Ah, the arrogance—or should I say naiveté—of youth, as it would be four more years before the first combination laser/turret punch from Strippit (now LVD Strippit) was introduced at the 1978 IMTS event in Chicago, and several years more before quantities were sold worldwide. In 1980, the number was less than 100 units per year—by 2015, over 102,000 units had been installed.
As I grew more market-savvy, I realized that even great ideas like non-contact, exothermic cutting with light energy (a technical and economic achievement), which I had been touting, would only become accepted worldwide when the market itself was ready—that is, when a combination of buying influences coalesce to present irrefutable evidence for capital investment. And, I might add, with a little help from some 'champions' among users.
The above reminiscences were triggered by Jason Hillenbrand's retrospective on high-power lasers for metal cutting (see page 13), in which he states that high-power fiber lasers have found their place in the fabricating industry because they are as easy to operate as lower-power units and any additional capital investment can be offset by significantly higher production and lower operating costs than CO2 machines in that power range—the irrefutable evidence I mentioned.
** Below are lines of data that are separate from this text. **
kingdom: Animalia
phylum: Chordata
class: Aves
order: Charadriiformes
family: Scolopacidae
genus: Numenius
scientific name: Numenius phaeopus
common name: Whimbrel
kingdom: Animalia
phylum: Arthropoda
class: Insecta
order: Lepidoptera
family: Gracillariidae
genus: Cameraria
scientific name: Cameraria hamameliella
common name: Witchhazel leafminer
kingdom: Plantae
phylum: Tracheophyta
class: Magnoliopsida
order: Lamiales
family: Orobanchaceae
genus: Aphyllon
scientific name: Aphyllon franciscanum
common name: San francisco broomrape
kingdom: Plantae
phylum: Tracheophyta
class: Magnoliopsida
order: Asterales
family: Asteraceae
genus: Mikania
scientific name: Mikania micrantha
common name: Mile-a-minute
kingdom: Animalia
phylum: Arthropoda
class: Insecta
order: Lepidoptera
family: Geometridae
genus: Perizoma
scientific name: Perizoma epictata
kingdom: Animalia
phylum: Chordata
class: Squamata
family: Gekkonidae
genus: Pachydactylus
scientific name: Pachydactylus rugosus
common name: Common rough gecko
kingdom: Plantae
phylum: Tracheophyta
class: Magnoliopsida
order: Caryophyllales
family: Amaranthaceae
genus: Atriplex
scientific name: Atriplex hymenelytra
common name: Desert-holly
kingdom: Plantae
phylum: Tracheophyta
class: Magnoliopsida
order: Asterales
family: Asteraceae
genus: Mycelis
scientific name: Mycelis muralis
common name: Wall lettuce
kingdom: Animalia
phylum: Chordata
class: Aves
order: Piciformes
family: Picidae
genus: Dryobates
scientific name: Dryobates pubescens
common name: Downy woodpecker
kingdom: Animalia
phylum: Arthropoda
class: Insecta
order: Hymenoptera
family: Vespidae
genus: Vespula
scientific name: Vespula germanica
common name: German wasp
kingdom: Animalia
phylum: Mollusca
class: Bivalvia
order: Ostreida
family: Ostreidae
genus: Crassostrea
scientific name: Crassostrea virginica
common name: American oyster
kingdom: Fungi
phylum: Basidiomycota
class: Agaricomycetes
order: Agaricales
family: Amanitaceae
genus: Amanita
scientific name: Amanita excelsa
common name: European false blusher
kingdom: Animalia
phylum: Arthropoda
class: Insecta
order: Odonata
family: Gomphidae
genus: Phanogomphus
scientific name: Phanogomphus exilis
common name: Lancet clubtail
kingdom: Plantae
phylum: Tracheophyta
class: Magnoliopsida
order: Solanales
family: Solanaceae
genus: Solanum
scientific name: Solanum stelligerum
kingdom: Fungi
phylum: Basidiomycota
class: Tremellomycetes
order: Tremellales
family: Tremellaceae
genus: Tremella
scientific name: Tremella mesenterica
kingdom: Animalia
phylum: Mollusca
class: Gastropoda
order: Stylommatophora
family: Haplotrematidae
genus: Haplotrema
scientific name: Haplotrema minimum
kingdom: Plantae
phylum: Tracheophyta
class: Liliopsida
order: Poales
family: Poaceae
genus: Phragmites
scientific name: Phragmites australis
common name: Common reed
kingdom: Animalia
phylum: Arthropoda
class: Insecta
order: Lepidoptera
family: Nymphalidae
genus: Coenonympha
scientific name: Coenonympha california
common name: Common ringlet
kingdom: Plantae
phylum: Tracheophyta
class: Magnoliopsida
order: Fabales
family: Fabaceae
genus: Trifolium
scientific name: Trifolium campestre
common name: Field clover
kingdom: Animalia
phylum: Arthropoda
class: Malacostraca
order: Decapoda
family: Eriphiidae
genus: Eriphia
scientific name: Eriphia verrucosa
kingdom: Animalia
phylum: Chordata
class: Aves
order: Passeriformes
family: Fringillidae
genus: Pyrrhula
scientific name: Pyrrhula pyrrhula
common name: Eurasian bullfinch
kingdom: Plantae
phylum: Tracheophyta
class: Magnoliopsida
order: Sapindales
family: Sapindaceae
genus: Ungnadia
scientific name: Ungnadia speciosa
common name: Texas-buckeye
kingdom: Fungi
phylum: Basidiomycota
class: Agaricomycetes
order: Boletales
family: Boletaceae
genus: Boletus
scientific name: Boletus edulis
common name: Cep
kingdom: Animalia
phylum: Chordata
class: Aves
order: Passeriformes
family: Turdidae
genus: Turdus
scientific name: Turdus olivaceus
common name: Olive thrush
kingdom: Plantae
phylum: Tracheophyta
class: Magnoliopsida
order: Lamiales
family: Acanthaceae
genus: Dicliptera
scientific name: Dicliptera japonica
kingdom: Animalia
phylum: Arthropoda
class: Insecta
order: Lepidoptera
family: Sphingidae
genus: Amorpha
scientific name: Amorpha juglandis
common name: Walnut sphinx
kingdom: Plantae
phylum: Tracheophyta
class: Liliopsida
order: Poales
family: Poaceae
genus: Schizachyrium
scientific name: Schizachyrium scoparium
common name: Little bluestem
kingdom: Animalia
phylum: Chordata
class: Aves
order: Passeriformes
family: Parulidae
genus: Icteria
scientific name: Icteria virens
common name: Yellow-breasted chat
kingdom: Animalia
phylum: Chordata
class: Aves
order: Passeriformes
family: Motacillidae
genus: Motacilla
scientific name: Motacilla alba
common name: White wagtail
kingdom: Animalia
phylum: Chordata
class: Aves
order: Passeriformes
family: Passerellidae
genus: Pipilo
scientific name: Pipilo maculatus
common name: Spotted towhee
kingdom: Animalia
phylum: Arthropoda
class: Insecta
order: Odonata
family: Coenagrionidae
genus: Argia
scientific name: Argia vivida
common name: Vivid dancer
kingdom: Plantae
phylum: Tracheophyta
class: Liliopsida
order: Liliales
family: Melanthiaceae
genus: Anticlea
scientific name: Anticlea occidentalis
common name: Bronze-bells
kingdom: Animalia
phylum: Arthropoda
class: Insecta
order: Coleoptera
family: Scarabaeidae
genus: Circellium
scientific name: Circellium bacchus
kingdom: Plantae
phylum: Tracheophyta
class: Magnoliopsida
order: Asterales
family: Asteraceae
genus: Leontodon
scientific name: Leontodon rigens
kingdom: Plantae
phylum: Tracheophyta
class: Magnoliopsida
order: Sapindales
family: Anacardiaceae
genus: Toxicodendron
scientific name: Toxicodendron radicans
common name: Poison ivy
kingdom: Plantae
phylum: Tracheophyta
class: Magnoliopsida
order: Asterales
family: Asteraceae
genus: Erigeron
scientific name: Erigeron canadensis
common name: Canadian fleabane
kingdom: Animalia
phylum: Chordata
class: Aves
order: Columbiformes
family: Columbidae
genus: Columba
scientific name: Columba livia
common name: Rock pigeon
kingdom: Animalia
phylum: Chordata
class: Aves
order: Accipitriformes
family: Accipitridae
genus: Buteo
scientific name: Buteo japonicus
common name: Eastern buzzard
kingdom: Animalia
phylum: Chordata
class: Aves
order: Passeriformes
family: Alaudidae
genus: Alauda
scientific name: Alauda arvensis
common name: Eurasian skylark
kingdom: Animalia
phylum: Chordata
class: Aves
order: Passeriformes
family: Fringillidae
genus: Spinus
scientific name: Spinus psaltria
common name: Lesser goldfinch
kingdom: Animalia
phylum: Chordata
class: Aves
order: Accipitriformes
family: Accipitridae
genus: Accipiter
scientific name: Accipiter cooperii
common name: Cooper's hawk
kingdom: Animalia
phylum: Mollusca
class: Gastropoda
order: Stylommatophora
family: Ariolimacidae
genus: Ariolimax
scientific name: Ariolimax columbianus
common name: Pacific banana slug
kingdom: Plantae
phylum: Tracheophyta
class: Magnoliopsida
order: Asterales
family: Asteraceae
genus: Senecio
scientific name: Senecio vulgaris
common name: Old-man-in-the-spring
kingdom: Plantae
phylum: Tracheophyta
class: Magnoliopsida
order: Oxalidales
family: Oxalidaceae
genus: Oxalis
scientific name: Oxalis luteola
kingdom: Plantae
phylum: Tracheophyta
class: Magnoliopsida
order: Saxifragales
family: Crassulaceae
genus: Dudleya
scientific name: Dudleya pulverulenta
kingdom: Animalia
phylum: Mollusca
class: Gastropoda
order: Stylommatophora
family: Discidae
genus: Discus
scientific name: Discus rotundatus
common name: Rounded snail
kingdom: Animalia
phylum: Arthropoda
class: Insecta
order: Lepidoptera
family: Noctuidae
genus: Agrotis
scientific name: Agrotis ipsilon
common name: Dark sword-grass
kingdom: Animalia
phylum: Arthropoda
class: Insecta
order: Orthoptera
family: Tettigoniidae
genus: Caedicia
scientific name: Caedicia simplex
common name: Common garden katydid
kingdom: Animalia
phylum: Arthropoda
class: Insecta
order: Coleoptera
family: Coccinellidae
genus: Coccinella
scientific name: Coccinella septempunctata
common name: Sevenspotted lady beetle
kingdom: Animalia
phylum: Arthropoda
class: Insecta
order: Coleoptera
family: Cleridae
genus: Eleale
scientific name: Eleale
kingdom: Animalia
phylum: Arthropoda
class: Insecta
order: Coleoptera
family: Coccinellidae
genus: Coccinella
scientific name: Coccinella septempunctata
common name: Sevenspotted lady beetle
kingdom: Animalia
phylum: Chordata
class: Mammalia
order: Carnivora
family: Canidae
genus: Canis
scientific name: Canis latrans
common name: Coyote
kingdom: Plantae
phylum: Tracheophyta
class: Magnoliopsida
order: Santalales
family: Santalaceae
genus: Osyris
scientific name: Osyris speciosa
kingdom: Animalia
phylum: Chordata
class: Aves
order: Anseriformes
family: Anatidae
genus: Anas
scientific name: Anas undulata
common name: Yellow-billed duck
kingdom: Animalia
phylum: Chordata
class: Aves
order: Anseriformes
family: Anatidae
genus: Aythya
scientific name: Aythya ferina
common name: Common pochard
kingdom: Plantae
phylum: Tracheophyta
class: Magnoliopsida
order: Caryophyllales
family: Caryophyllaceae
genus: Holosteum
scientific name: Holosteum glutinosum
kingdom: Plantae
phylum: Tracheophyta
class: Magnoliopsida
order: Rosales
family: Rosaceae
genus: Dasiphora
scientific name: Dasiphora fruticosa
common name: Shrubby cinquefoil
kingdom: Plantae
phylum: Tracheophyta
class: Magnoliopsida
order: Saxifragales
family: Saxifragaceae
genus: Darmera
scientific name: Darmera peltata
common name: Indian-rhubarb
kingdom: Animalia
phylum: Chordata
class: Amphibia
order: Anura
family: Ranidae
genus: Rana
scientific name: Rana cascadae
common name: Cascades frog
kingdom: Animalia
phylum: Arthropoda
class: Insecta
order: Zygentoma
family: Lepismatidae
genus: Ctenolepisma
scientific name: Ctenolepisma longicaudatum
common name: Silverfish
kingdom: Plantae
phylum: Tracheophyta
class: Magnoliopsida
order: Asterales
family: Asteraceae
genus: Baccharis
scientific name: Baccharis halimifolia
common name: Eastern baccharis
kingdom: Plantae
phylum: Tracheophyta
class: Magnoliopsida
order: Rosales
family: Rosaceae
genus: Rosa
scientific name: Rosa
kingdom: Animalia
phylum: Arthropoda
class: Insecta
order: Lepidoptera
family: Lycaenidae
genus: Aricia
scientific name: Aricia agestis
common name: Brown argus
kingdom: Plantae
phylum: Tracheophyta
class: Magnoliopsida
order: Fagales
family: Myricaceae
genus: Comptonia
Jay Finn (LaserCoil Technologies) shows new solutions for laser blanking from coil stock, offering ways that laser cutting can become a cost-effective solution for a company's blanking needs (see page 16). Some job shops, looking to add services offered, are moving into sheet metal welding using their laser cutters as welders, which Philipp Rettenmeier (TRUMPF) says is cost-effective (see page 8).
This issue could easily have been dubbed "the marking special" since we present three perspectives on laser marking difficult materials by a variety of processing options. Tony Hoult at IPG Photonics has developed techniques for marking copper, uncoated glass, and other surface structures (see page 19). David Stadler and Joerg Wertli (Optotune) describe a variable z-axis device that is a first step towards a full 3D marking solution that does not require an f-theta lens (see page 22). And Geoff Shannon (Amada Miyachi America) and Gary Firment (Laser-Micro LLC) make the point that a universal marking solution for every part and mark does not exist (see page 24). For example, fiber laser markers can be used on 300 series stainless steel, but as the surface finish increases in difficulty and cycle times, ultrafast lasers in the UV may be the solution.
And finally, Justin Conroy and Rajiv Pandey (Synrad) provide an update on an early CO2 laser application—label cutting (see page 28). They demonstrate its capability in selective converting applications, where the flexibility to cut multiple easily changeable shapes on the fly is needed.